Acontece que eu li isso numa fase interessante de minha vida de menina caolha, irmã-filha do menino Zé Passarinho, admiradora incondicional do seu outro irmão Menino Canhoto e filha menina caçula da menina dos dedos verdes, das mãos de fada tecelã de belíssimas tramas e bordados, dona de uma fé inabalável e declamadora dos poemas de Cora Coralina. Da jovem mulher que ficando viúva aos 39 anos de idade, achou em Deus a força e a coragem para criar seus 13 filhos, sem nunca perder a certeza de que ninguém ganha de Deus um frio maior do que o cobertor que Ele também manda junto...
O quadro verde atrás de minhas costas estava vazio, nada de longas anotações a serem copiadas entre cochilos e cochichos. Éramos muito jovens, elas e eu, era noite e a gente queria mais era estar lá fora, namorando a lua e rindo das nossas bobagens pós(?) adolescência. Mas eu já era mãe e também era professora.
Ousadia insana. Nos meus dias de arrastar as tais pesadas e barulhentas cadeiras de palhinha, aceitei o convite. Chamada para dar aulas de filosofia (e outras tantas matérias mais) para as próprias colegas que estudavam no mesmo colégio onde eu acabara de adquirir meu diplominha de ensino médio, uma vez que voltara sem concluir o curso e não havia adaptação de matérias, voltei lá para o primeiro ano e comecei tudo de novo... O diploma tinha um nome pomposo e que pesava como chumbo sobre meus ombros: Magistério!
Eu era só uma molequinha vesga, meus irmãos sempre foram classificados entre os melhores professores que a cidade oferecia. Meu irmão José, o Passarinho Virgílio, ensinara inglês para turmas incontáveis. O outro irmão, o chamado Beija-flor pela mãe e para mim, o Bodão, menino canhoto empaturrado de saberes e sabedorias que, já crescido, foi meu melhor professor de História. Mesmo eu tendo saído da cidade para estudar no Colégio Champagnat, um dos melhores de Belo Horizonte naquela época, nunca encontrei professores melhores que meus irmãos.

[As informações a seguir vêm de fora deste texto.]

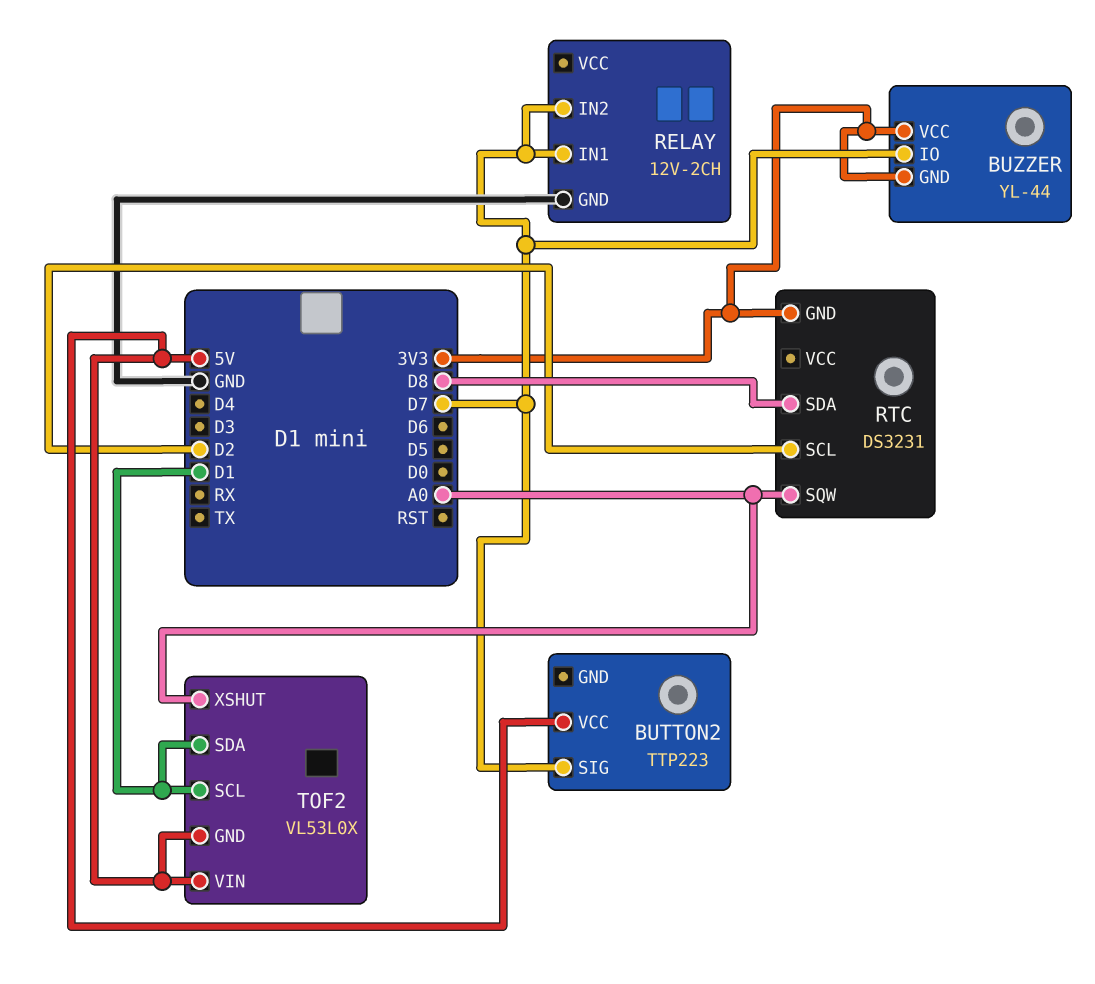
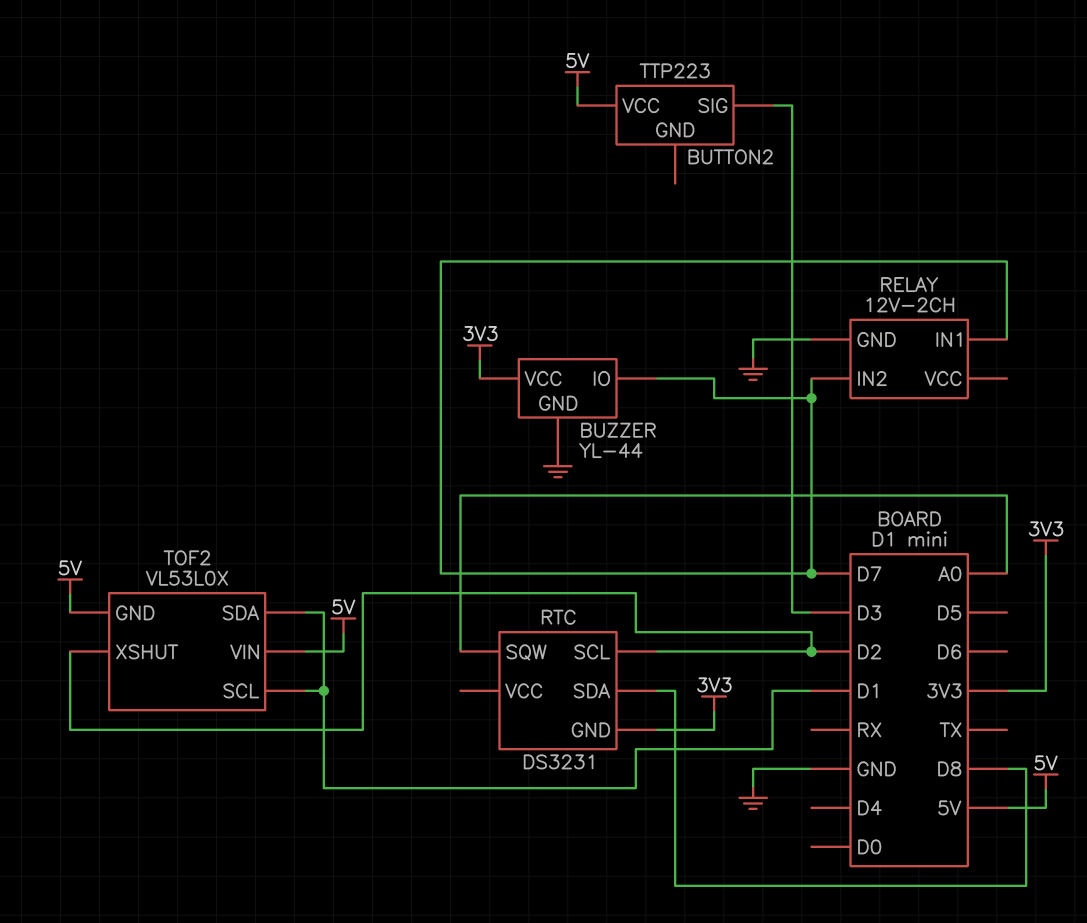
BUTTON2 pin SIG: D7 -> D3
BUZZER pin GND: 3V3 -> GND
TOF2 pin XSHUT: A0 -> D2

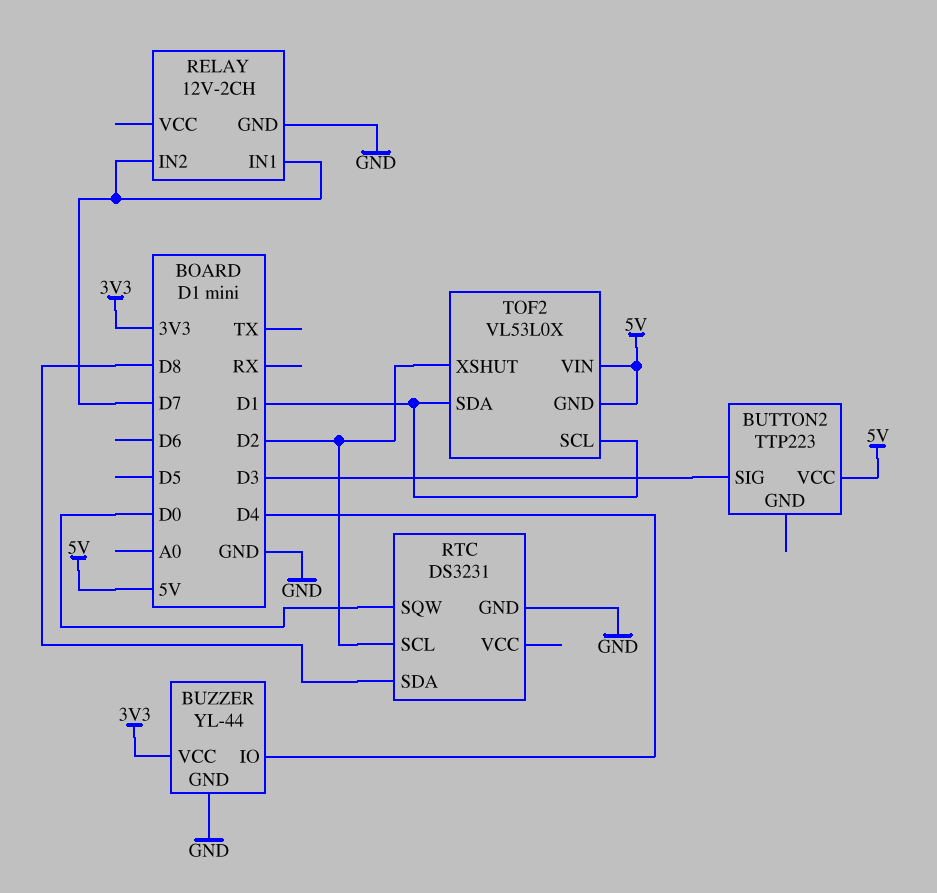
BUZZER pin IO: D7 -> D4
RTC pin GND: 3V3 -> GND
RTC pin SQW: A0 -> D0

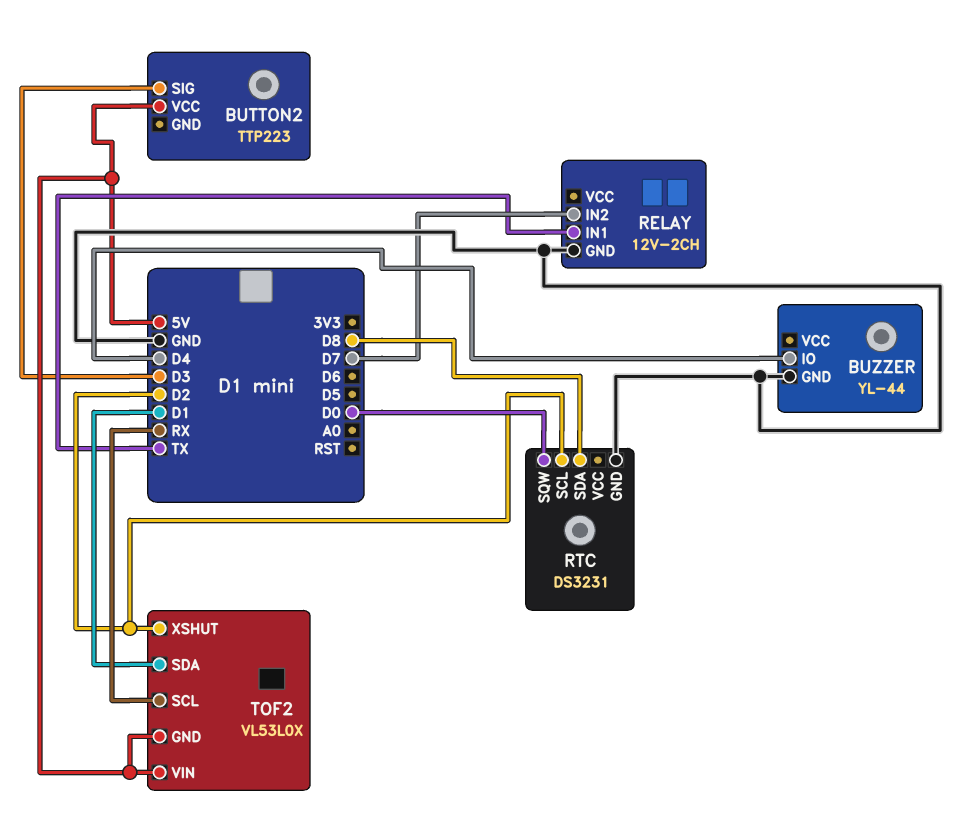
BUZZER pin VCC: 3V3 -> none
RELAY pin IN1: D7 -> TX
TOF2 pin SCL: D1 -> RX

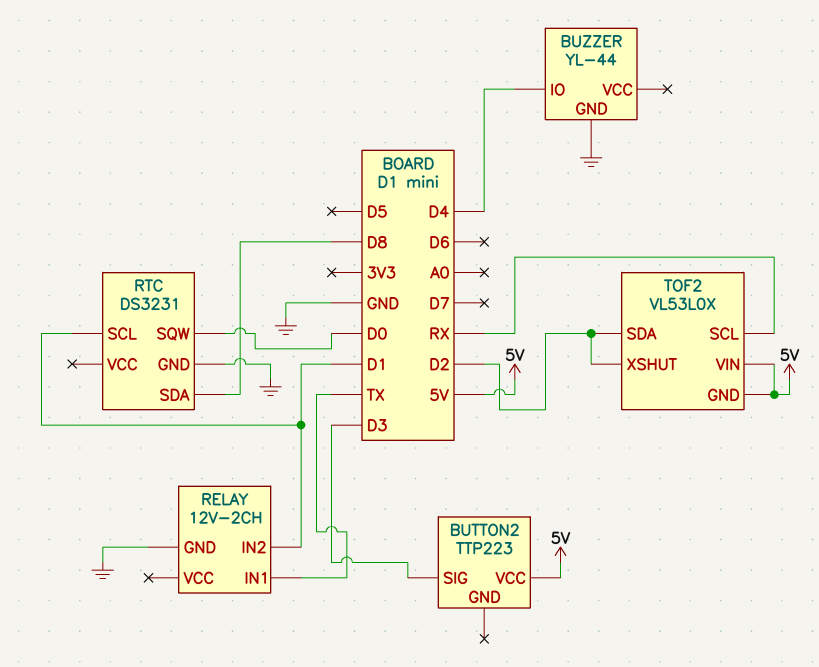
RELAY pin IN2: D7 -> D1
RTC pin SCL: D2 -> D1
TOF2 pin SDA: D1 -> D2

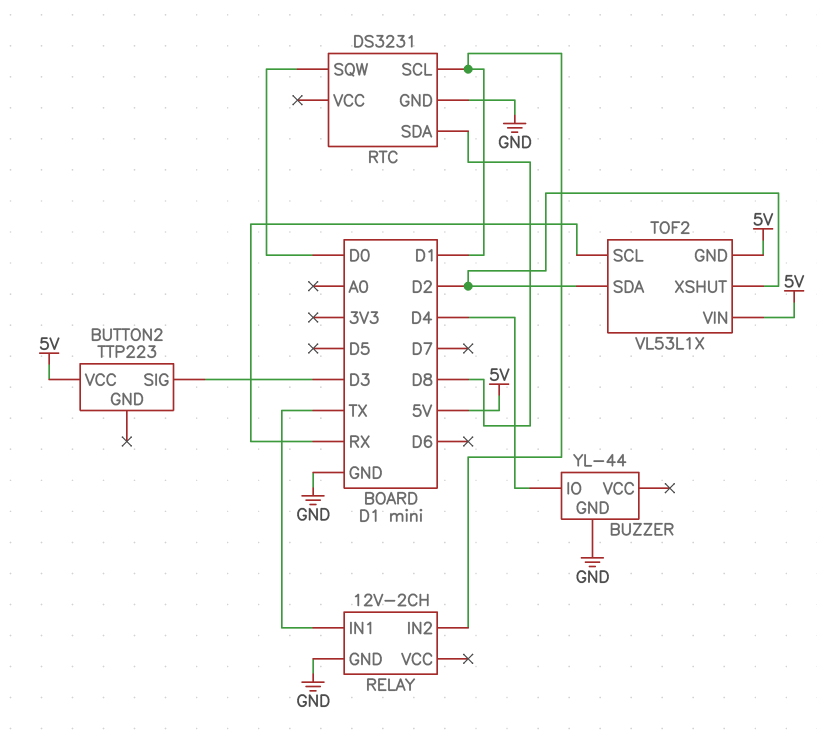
TOF2: VL53L0X -> VL53L1X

A irmã mais velha, um misto de irmã-mãe-melhor amiga-musa inspiradora, a minha Dindaminha, conquistadora de meu coração e de minha admiração intelectual era também adorada e respeitada por todos os que tiveram a felicidade de aprender com ela os mistérios das ciências, o encantamento da biologia e tantos Programas de Saúde, entre outras coisas. O laboratório de Ciências que ela montou no Ginásio Estadual e onde dava suas aulas mágicas é algo que merece ainda explorar mais, ali, na próxima curva do caminho...

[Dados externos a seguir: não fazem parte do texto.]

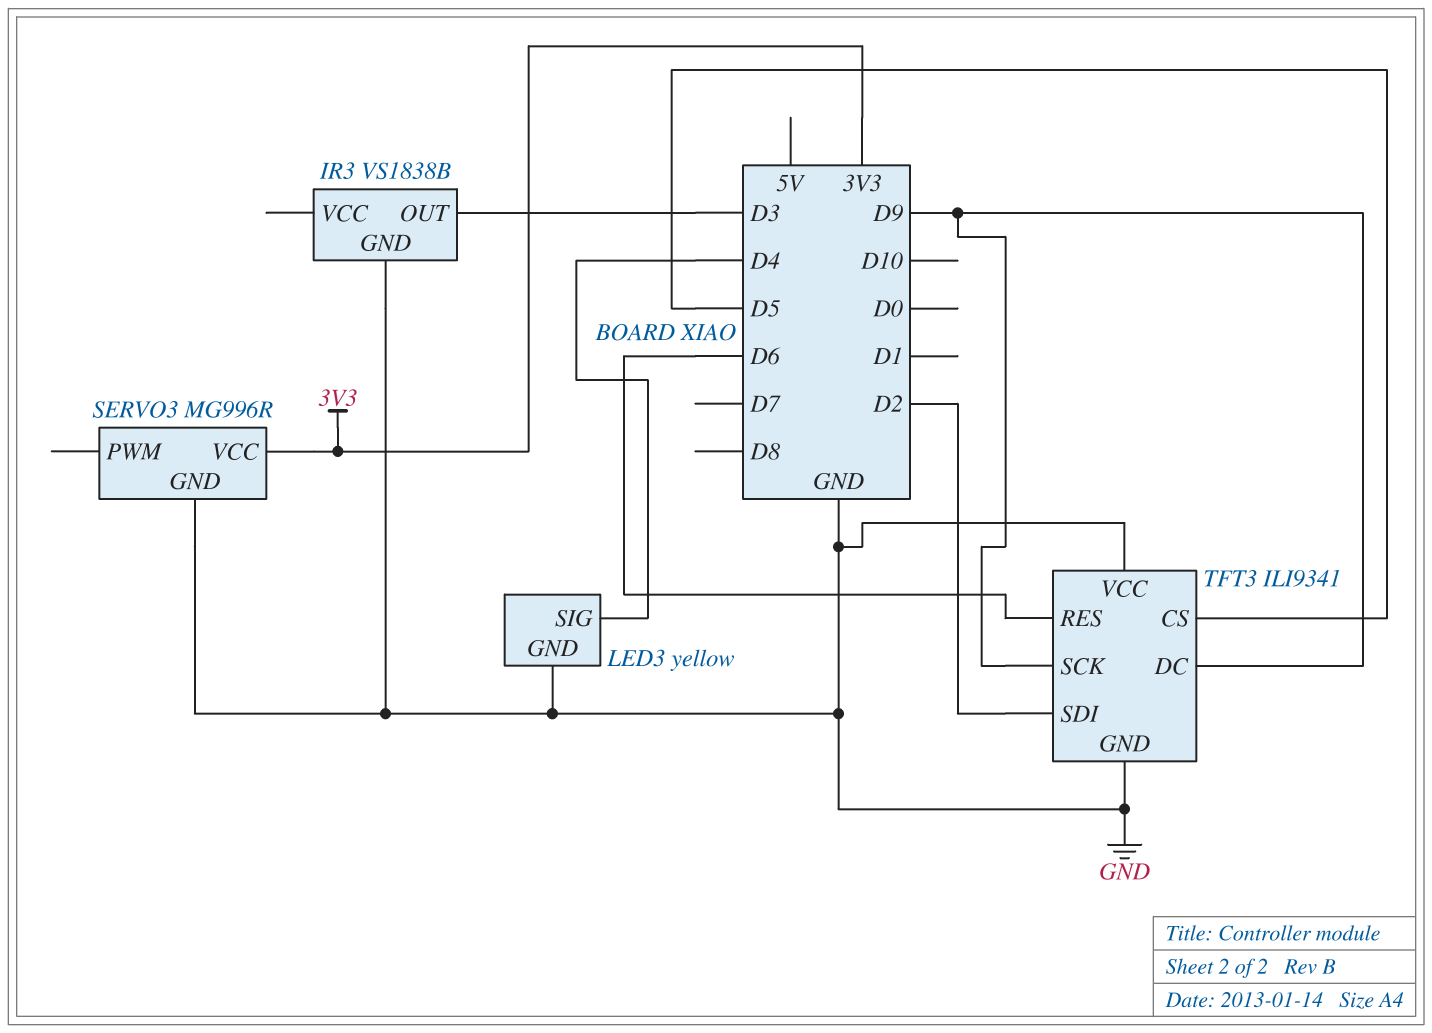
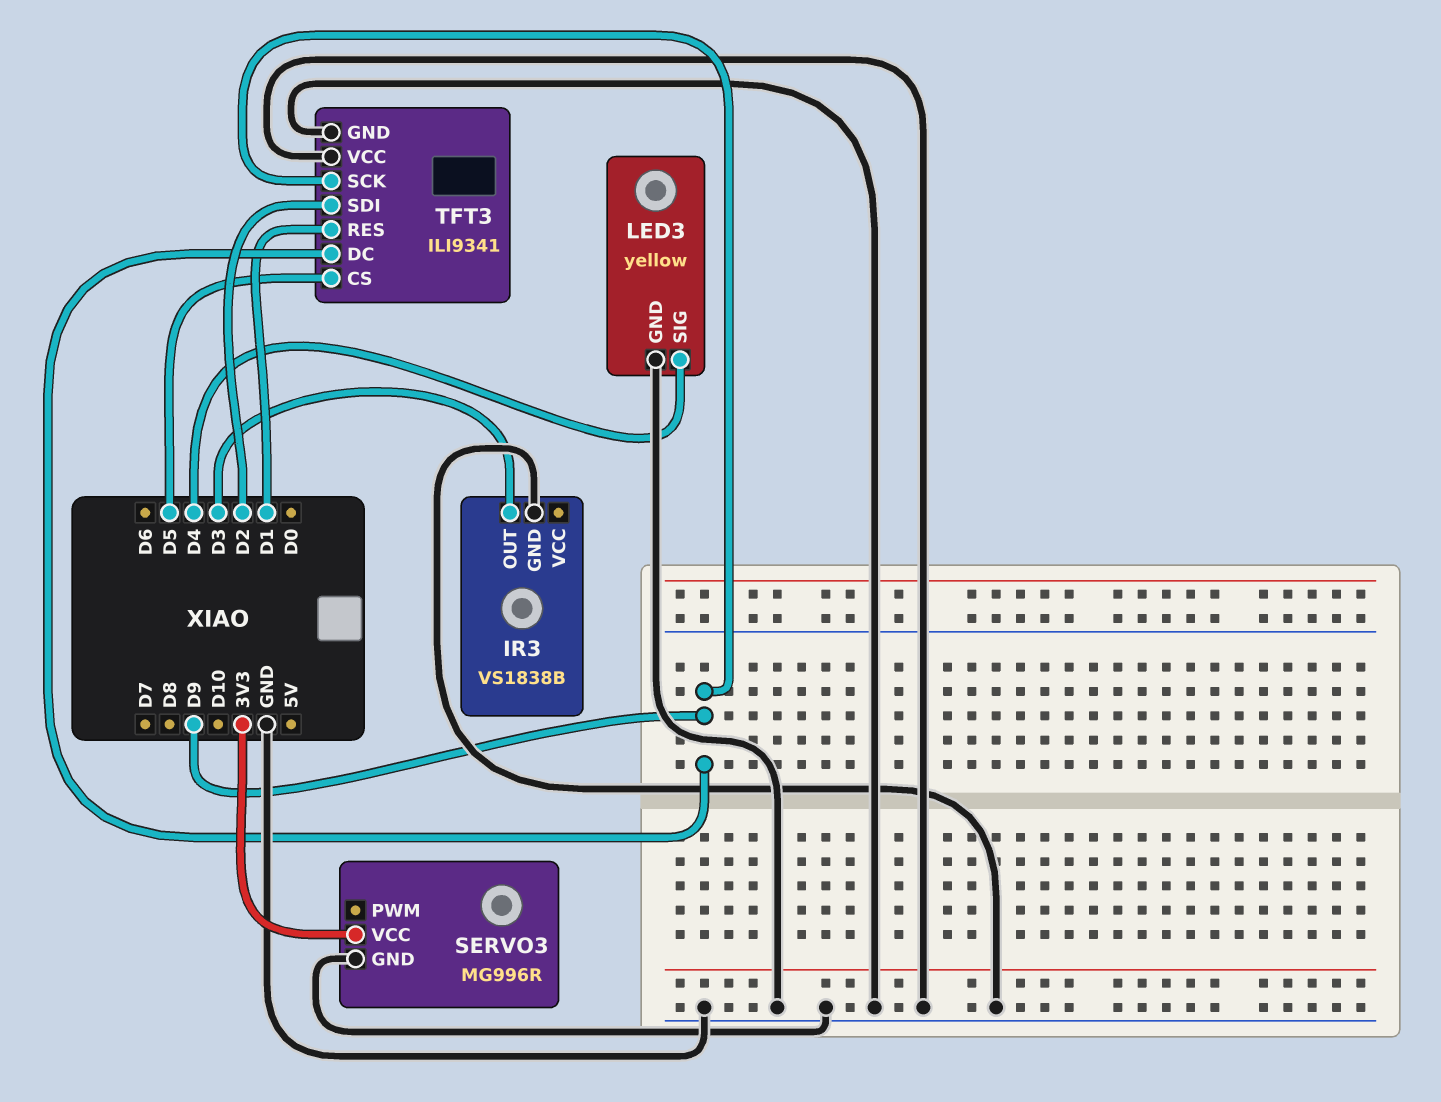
TFT3 pin RES: D6 -> D1

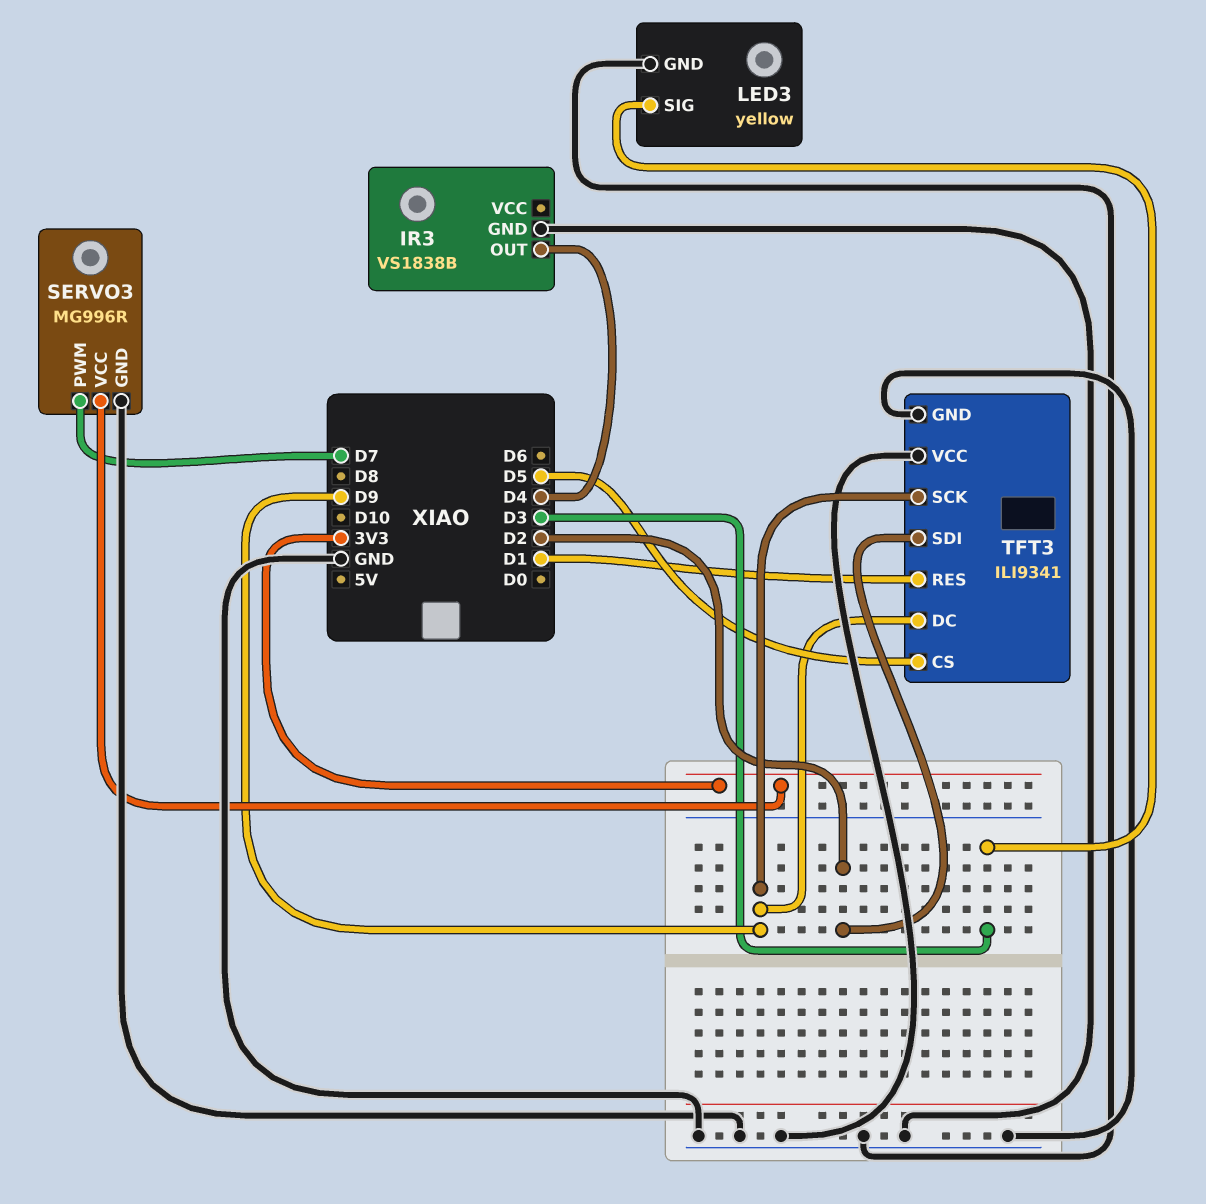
IR3 pin OUT: D3 -> D4
LED3 pin SIG: D4 -> D3
SERVO3 pin PWM: none -> D7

Pois então, de costas para o quadro verde, sentada em cima da primeira carteira e com os pés apoiados na cadeira, a menina caolha falava, falava para as meninas do primeiro, do segundo e do terceiro ano, cada ano em um horário, das coisas que andava lendo. Dos livros que estava pesquisando para aprender um pouco daquilo que lhe fora dado como missão de ensinar. Eu amava estes momentos, as meninas ali misturadas, tão próximas, tão moças todas, quase irmãs na amizade e na confiança mútua, colocavam ideias umas para outras, sem medo de críticas, sabíamos que estávamos todas na busca de entender algo muito maior que nossa juventude e poucos conhecimentos permitiria serem chamados de nossos saberes...
E vem esta frase, citada pelo autor que estudávamos naquele tempo, para me desafiar a "devorar" mais e mais literatura num dia que continuava a ter 24 horas, nas quais havia também outra criança curiosa, meu filhinho, o meu menininho inteligente e esperto que demandava minha atenção constante.
Minha mãe entrava de mansinho em meu quarto na madrugada, consertava a cobertinha desarrumada do meu bebê de 3 aninhos que dormia no berço ao meu lado. Depois ela vinha até minha cama, tirava o livro que havia caído na minha cara quando o cansaço enfim me venceu, apagava a luz e ia, só então, ela mesma dormir um sono tranquilo...
Sinto muito, há mais que Beethoven e Hegel, há anjos que cantam magníficas, desafinadas, roucas e amorosas cantigas de ninar para fazer o netinho dormir enquanto a mãe dele batalhava dando aulas para aprender.